Sweet and Lowdown a Sony Pictures Classics release a Woody Allen film
Sweet and Lowdown: A Jazz History Perspective

By Ira Gitler
Sean Penn as Emmet Ray
If you are a student of jazz history, you are aware that Emmet Ray, the subject of Woody Allen’s Sweet and Lowdown, really didn’t exist. But he could have. He resembles many of the jazz musicians I knew in the 1940s, including the tenor who employed Redi-Whip, soon after its appearance on the market, in a non-dessert application; or the cats in a college combo who camped out on a Midwestern hill top for six hours until dawn just to jam on "The World Is Waiting For Sunrise."

Emmet Ray is quirky, perhaps, yet true to jazz life. At one point in his career he is living off the money earned by a couple of prostitutes, a practice not unheard of in jazz circles beginning with Buddy Bolden and Jelly Roll Morton. When I was in Chicago in the later 1940s, I encountered several local musicians who were "managers," a term Emmet also prefers to the phrase pimp. Like many jazz legends, Emmet is an anti-hero, but his guitar playing – beautifully ghosted by the highly artistic Howard Alden – makes up for his multitude of sins.
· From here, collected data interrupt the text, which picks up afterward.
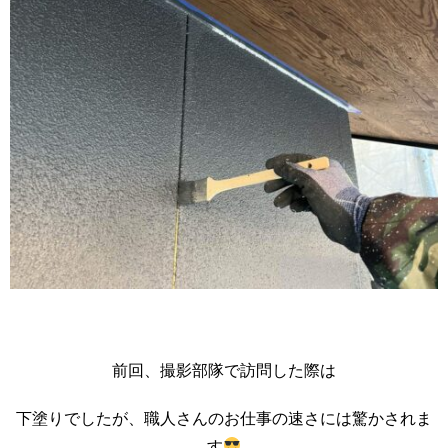
前回、撮影部隊で訪問した際は
下塗りでしたが、職人さんのお仕事の速さには驚かされま
す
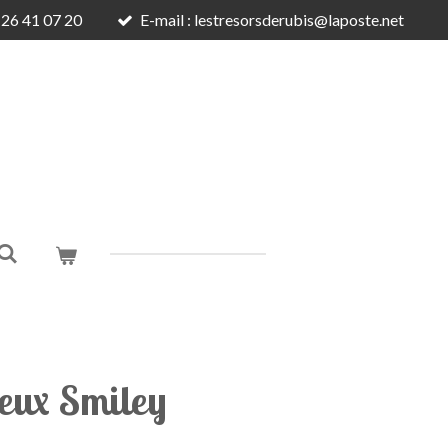
6 26 41 07 20
E-mail : lestresorsderubis@laposte.net
veux Smiley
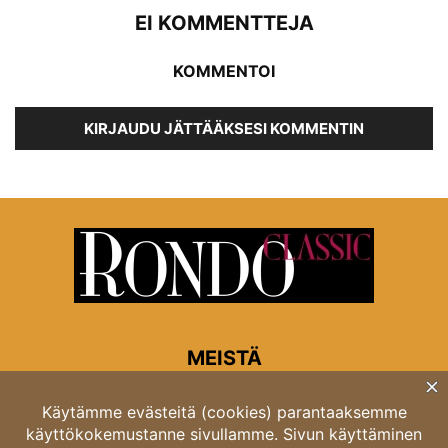
EI KOMMENTTEJA
KOMMENTOI
KIRJAUDU JÄTTÄÄKSESI KOMMENTIN
MEISTÄ
Rondon toimitus
Opastinsilta 6A 00520 Helsinki
Asiakaspalvelu: puh. 03 4246 5318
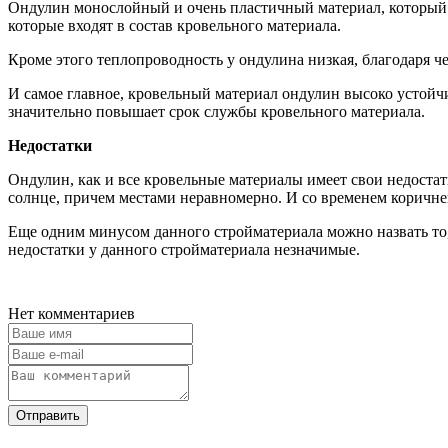
Ондулин монослойный и очень пластичный материал, который с
которые входят в состав кровельного материала.
Кроме этого теплопроводность у ондулина низкая, благодаря ч
И самое главное, кровельный материал ондулин высоко устойч
значительно повышает срок службы кровельного материала.
Недостатки
Ондулин, как и все кровельные материалы имеет свои недостат
солнце, причем местами неравномерно. И со временем коричне
Еще одним минусом данного стройматериала можно назвать то,
недостатки у данного стройматериала незначимые.
Нет комментариев
Отправить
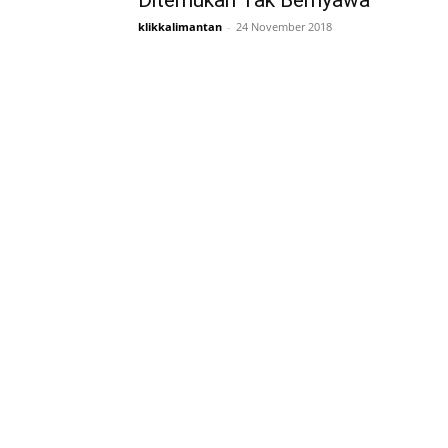
Ditemukan Tak Bernyawa
klikkalimantan
-
24 November 2018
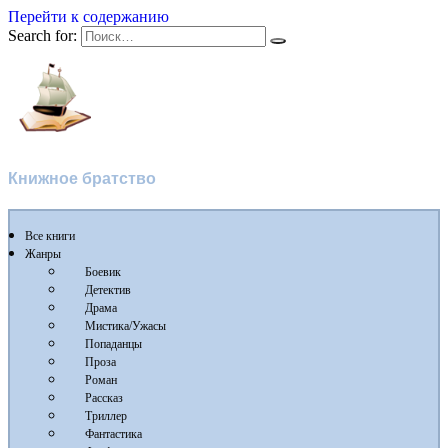
Перейти к содержанию
Search for:
Флибуста
Книжное братство
Все книги
Жанры
Боевик
Детектив
Драма
Мистика/Ужасы
Попаданцы
Проза
Роман
Рассказ
Триллер
Фантастика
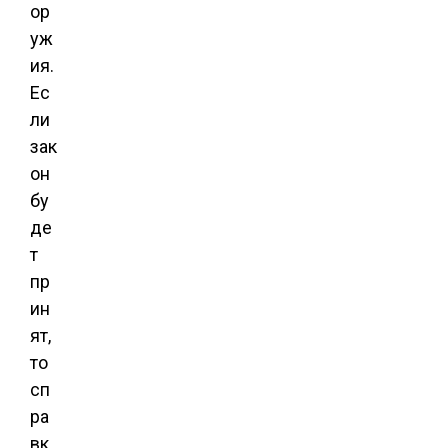
ор
уж
ия.
Ес
ли
зак
он
бу
де
т
пр
ин
ят,
то
сп
ра
вк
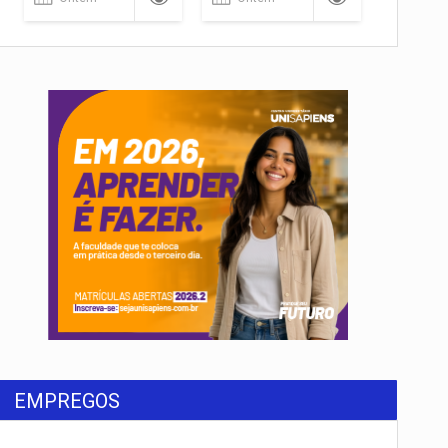
EMPREGOS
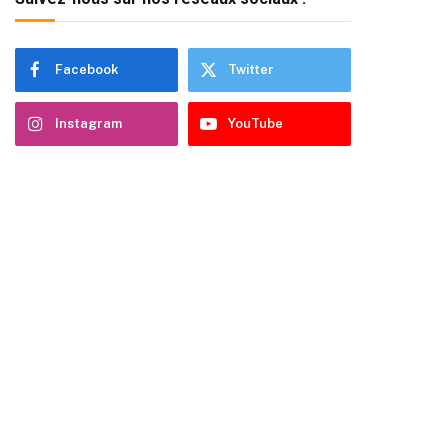
Facebook
Twitter
Instagram
YouTube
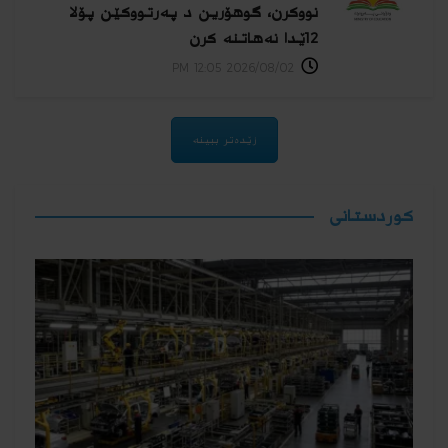
نووكرن، گوهۆرین د پەرتووكێن پۆلا
12ێدا نەهاتنە كرن
2026/08/02 12:05 PM
زێدەتر ببینە
كوردستانی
Emmet is also a traveler who not only tours America but has played extensively in Europe. The fictional guitarist lived at a time when jazzmen were first traversing the country, spreading consciousness of jazz even to American audiences who were beyond the modest reach of radio and recordings. This original American art form (notwithstanding historian Arthur Schlesinger’s comment that the only original American art form was film) not only spread across the country but to Europe in the 20s and 30s. The way was paved by such men as Louis Armstrong and Duke Ellington who were welcomed enthusiastically when they appeared on the other side of the Atlantic – Armstrong in 1932 and Ellington in 1933.

The audience for these giant talents included foreign musicians who modeled themselves after the American originators. Many Europeans played on a high level but only one became a major influence on American jazzmen – the gypsy guitarist, Django Reinhardt.